**Excerpted text**
________________________________________
I wish to point out that the hon. and learned Member is out of Order in discussing, on the present Motion, the object for which the Committee has been appointed.

SIR WILLIAM HARCOURT

I am sorry if I was alluding to matters that are not germane to the Motion; but I hope I may be excused if, from the warmth with which I have spoken, I did so, and I apologize to the House. Referring to the Motion immediately before the House, I do think that unless there is some distinction drawn we shall find ourselves in an embarrassing position. I object to the Motion because it is put on the ground of libel. A statement may be uttered in the course of the debates in this House which, if it were not privileged by the fact that it was spoken in the House of Commons, might be held to be a libel; but would it not, if uttered, be published in The Times and The Daily News next morning? Let us know before we accept this Motion, what is the difference between a transaction which takes place in this room and a transaction which takes place—in a room up stairs? Because, unless I am mistaken, as long as they are sitting there the Committee is invested with all the powers which belong to the House below for purposes of this character. If you choose to appoint a Secret Committee, appoint a Secret Committee. We have had Motions for Secret Committees—Motions which were not very favourably received by this House, and which I hope never will be—but if you appoint a Public Committee and admit the public and the reporters there, it appears to me to be a most extraordinary and unjustifiable proceeding to turn round on the newspapers and say—"You have done what you have no right to do; we will drag you to the Bar of this House for doing there that which we are extremely grateful to you for doing in this House." In these circumstances I, for one, if it be pressed to a division, will vote against the Motion of the hon. Member for Londonderry.
________________________________________
**Data supplied**
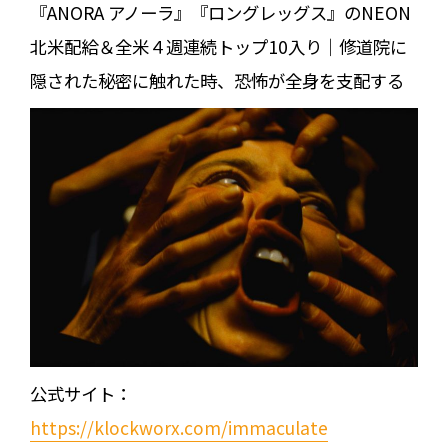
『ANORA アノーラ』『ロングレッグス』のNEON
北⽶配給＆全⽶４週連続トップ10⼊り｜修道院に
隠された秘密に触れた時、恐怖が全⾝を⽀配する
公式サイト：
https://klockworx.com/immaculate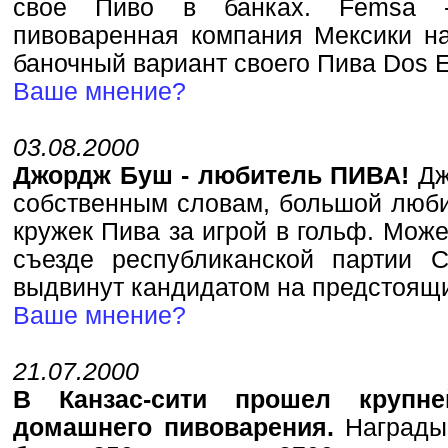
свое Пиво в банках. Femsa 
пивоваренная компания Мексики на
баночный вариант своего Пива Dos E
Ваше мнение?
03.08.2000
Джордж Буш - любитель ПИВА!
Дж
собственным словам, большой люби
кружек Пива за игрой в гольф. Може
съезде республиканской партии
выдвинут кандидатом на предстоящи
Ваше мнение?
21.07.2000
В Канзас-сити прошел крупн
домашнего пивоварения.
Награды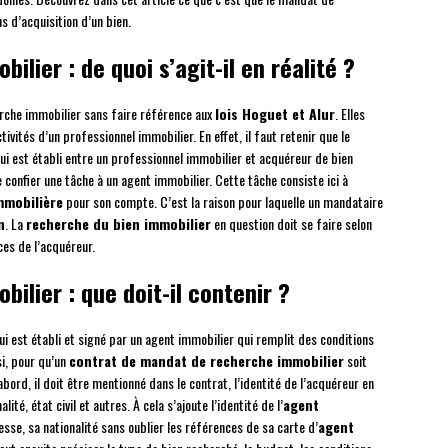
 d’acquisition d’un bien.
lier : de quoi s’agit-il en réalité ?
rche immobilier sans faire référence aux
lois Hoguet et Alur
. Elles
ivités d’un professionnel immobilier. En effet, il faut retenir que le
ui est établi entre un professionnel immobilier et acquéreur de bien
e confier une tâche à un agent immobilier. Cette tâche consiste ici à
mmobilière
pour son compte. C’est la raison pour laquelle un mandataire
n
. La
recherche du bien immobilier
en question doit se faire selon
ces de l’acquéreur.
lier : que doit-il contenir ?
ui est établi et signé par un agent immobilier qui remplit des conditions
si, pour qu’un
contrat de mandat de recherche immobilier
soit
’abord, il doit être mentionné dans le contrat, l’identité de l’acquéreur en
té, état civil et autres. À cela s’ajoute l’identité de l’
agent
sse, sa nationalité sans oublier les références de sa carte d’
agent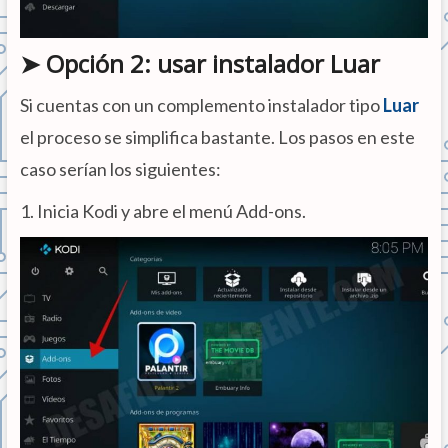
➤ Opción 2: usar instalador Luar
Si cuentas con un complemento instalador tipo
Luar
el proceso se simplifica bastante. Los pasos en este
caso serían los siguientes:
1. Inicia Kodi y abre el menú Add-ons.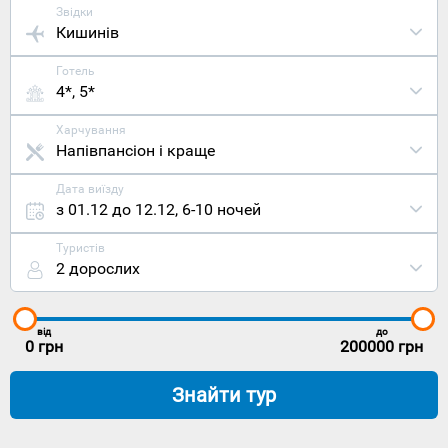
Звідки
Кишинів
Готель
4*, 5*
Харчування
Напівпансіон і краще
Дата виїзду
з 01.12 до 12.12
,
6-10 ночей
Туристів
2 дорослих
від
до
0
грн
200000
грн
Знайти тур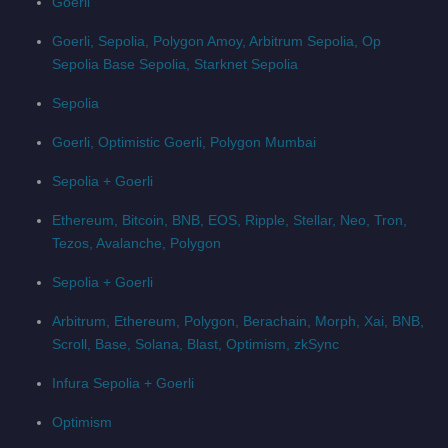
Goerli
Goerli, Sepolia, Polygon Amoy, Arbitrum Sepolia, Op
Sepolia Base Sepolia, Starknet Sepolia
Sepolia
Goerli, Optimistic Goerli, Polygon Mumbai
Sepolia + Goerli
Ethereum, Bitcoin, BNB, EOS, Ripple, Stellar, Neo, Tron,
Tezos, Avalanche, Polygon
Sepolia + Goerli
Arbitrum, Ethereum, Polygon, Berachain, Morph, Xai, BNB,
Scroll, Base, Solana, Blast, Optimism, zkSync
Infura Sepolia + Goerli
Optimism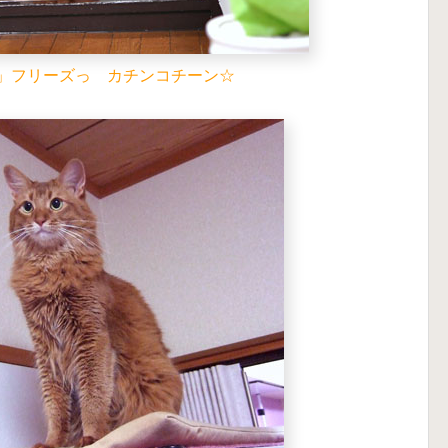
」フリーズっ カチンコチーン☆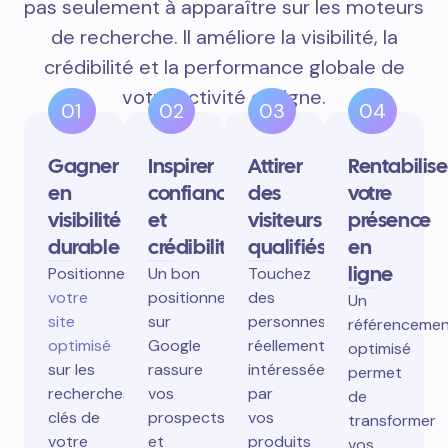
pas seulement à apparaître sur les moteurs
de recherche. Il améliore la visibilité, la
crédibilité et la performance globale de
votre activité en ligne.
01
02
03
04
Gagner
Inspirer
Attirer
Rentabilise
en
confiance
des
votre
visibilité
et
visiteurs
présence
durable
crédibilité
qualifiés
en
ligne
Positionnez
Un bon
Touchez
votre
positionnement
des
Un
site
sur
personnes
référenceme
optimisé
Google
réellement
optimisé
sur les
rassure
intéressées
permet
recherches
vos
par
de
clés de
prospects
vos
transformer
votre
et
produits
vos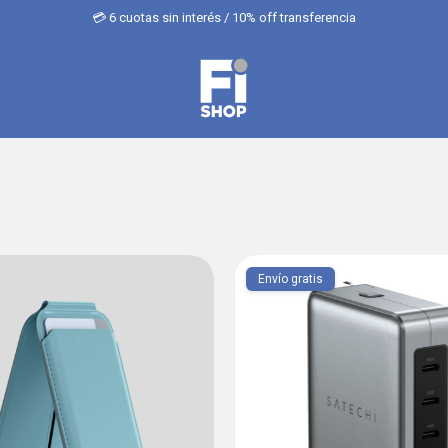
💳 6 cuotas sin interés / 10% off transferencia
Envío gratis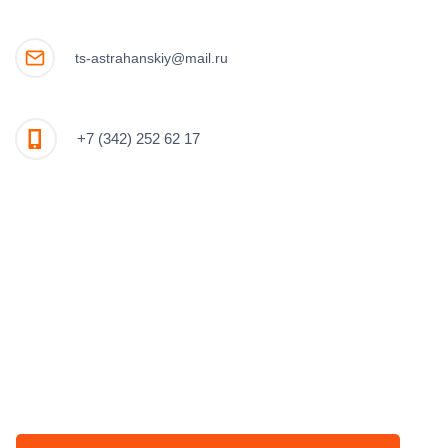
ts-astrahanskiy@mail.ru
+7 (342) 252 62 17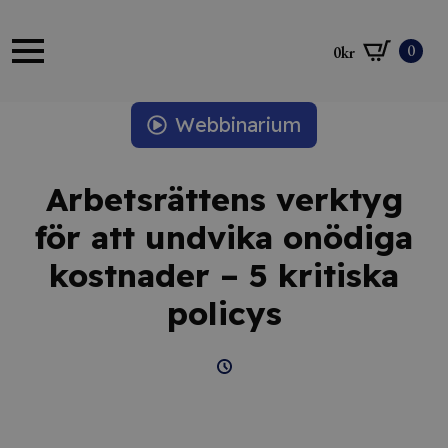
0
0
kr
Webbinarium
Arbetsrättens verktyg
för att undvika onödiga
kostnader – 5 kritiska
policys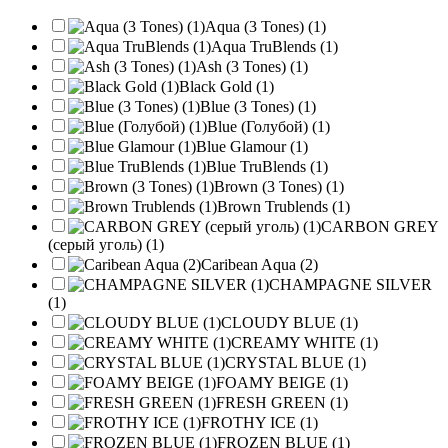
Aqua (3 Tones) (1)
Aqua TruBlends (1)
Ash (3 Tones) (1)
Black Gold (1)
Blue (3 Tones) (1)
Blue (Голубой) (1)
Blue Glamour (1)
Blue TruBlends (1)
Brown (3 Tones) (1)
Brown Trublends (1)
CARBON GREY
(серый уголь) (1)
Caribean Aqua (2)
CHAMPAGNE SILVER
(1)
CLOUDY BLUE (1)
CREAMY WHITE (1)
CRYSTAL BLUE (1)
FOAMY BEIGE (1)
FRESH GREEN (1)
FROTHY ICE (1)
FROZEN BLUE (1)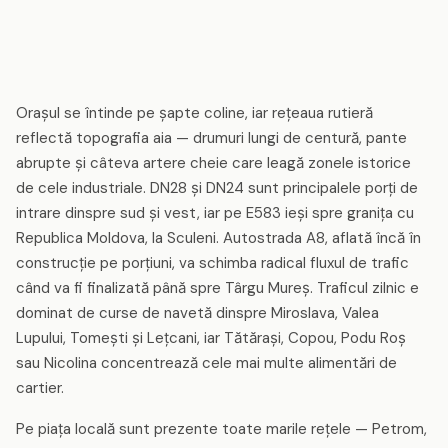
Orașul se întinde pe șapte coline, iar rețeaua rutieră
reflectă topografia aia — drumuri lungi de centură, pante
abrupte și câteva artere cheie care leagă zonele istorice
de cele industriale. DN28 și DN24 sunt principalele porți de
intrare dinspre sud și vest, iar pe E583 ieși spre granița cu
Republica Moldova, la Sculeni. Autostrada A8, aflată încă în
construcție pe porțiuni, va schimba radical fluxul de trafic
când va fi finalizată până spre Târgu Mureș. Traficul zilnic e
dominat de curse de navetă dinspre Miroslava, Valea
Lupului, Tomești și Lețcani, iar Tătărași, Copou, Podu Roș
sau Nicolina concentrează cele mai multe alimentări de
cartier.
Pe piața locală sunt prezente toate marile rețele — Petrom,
________________________________________
**Directions**
1 - In the debate excerpt, why does Sir William Harcourt call it unjustifiable to act against the newspapers? Answer in one to three sentences.
2 - Reproduce word for word the part of the debate excerpt between "I wish to point" and "has been appointed.", inclusive.
The records have no connection to the text.

**Responses for each task**
1 - He says that once a Public Committee is appointed and the public and reporters are admitted, it is extraordinary and unjustifiable to turn on the newspapers for reporting it. The House would be punishing them for doing in the committee room what it is grateful to them for doing in the House. He also holds that while the Committee sits, it has all the powers the House has for purposes of this kind.

2 -
I wish to point out that the hon. and learned Member is out of Order in discussing, on the present Motion, the object for which the Committee has been appointed.